Além disso, especialistas questionam o suposto caráter essencial da atividade. Em entrevista ao Instituto Unisinos sobre a atuação das mineradoras durante a pandemia, Bruno Milanez, doutor em política ambiental e professor da Universidade Federal de Juiz de Fora (UFJF) explica que “a mineração produz alguns bens que são essenciais, mas isso não quer dizer que ela seja essencial em sua essência”.
Milanez explica ainda que aproximadamente 80% do minério de ferro, 70% do manganês e 95% do nióbio extraídos no Brasil foram levados para outros países. Portanto, eles não estão tendo nenhum uso para o combate à covid-19 no país.
Recorde de lucro durante a pandemia
Segundo dados do Instituto Brasileiro de Mineração, o setor cresceu 36% no ano de 2020, representando um faturamento de R$ 209 bilhões.

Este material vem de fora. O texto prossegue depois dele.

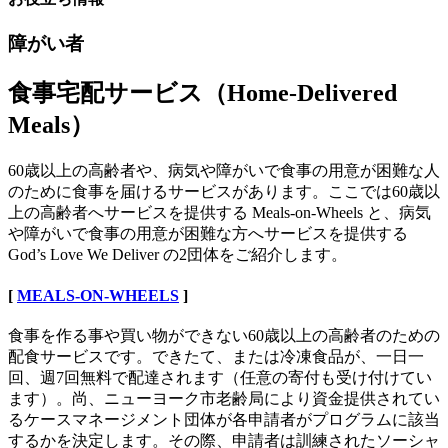
障がい者
食事宅配サービス（Home-Delivered
Meals）
60歳以上の高齢者や、病気や障がいで食事の用意が困難な人
のために食事を届けるサービスがあります。ここでは60歳以
上の高齢者へサービスを提供する Meals-on-Wheels と、病気
や障がいで食事の用意が困難な方へサービスを提供する
God’s Love We Deliver の2団体をご紹介します。
[
MEALS-ON-WHEELS
]
食事を作る事や買い物ができない60歳以上の高齢者のための
配食サービスです。できたて、または冷凍食品が、一日一
回、週7回無料で配達されます（任意の寄付も受け付けてい
ます）。尚、ニューヨーク市老齢局により資金提供されてい
るケースマネージメント団体が各申請者がプログラムに該当
するかを決定します。その際、申請者は訓練されたソーシャ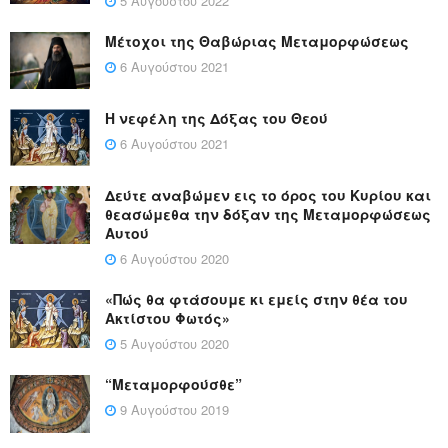
5 Αυγούστου 2022
Μέτοχοι της Θαβώριας Μεταμορφώσεως
6 Αυγούστου 2021
Η νεφέλη της Δόξας του Θεού
6 Αυγούστου 2021
Δεύτε αναβώμεν εις το όρος του Κυρίου και
θεασώμεθα την δόξαν της Μεταμορφώσεως
Αυτού
6 Αυγούστου 2020
«Πώς θα φτάσουμε κι εμείς στην θέα του
Ακτίστου Φωτός»
5 Αυγούστου 2020
“Μεταμορφούσθε”
9 Αυγούστου 2019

Em 2021, a tendência de crescimento continua. Considerando apenas o 1º trimestre, somente a Vale já registrou R$ 30,5 bilhões de lucro líquido, o que representa um avanço nos resultados superior a 3.000%, considerando que no mesmo período do ano anterior, a mineradora anunciou ganhos de R$ 984 milhões, somando um lucro total de R$ 26,7 bilhões ao final do ano.
Os movimentos alertam que os lucros das mineradoras são garantidos às custas das vidas de trabalhadores e seus familiares.
“A Vale, assim como outras empresas do setor, se aproveita da declaração do governo federal de que todos os serviços do setor da mineração são essenciais para aumentar o ritmo de exploração, contrariando as normas sanitárias, fazendo o vírus circular e levando adoecimento e morte aos seus trabalhadores e aos familiares destes”, denuncia a nota da Justiça nos Trilhos.
Questionada sobre as denúncias apresentadas na matéria, até o momento de publicação, não recebemos resposta da empresa.